* **The problem**
Start at the line containing "[A6A,6][EE,][^c-^C-]|" and transcribe every line exactly through the end of the records below, and only those lines.
[Start of Attachment]
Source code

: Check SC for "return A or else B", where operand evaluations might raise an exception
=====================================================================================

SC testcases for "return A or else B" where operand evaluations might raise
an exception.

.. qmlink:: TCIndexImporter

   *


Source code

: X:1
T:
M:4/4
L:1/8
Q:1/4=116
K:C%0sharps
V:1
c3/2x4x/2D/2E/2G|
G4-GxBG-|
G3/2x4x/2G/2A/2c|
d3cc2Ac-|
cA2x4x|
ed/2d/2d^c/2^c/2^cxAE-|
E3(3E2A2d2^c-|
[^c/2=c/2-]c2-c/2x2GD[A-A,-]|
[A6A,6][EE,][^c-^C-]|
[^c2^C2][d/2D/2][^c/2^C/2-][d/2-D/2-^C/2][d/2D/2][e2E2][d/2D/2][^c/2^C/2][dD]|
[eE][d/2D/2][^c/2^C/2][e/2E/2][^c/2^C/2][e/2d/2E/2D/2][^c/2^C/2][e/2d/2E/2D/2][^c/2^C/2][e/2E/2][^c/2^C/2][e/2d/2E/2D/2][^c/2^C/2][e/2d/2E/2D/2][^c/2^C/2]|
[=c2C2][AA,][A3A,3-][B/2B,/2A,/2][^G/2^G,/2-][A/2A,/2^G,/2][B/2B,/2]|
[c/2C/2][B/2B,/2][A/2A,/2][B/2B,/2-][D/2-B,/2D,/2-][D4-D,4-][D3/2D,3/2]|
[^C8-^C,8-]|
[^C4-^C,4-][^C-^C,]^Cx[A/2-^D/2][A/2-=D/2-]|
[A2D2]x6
[End of Attachment]
* **Answer space**
[A6A,6][EE,][^c-^C-]|
[^c2^C2][d/2D/2][^c/2^C/2-][d/2-D/2-^C/2][d/2D/2][e2E2][d/2D/2][^c/2^C/2][dD]|
[eE][d/2D/2][^c/2^C/2][e/2E/2][^c/2^C/2][e/2d/2E/2D/2][^c/2^C/2][e/2d/2E/2D/2][^c/2^C/2][e/2E/2][^c/2^C/2][e/2d/2E/2D/2][^c/2^C/2][e/2d/2E/2D/2][^c/2^C/2]|
[=c2C2][AA,][A3A,3-][B/2B,/2A,/2][^G/2^G,/2-][A/2A,/2^G,/2][B/2B,/2]|
[c/2C/2][B/2B,/2][A/2A,/2][B/2B,/2-][D/2-B,/2D,/2-][D4-D,4-][D3/2D,3/2]|
[^C8-^C,8-]|
[^C4-^C,4-][^C-^C,]^Cx[A/2-^D/2][A/2-=D/2-]|
[A2D2]x6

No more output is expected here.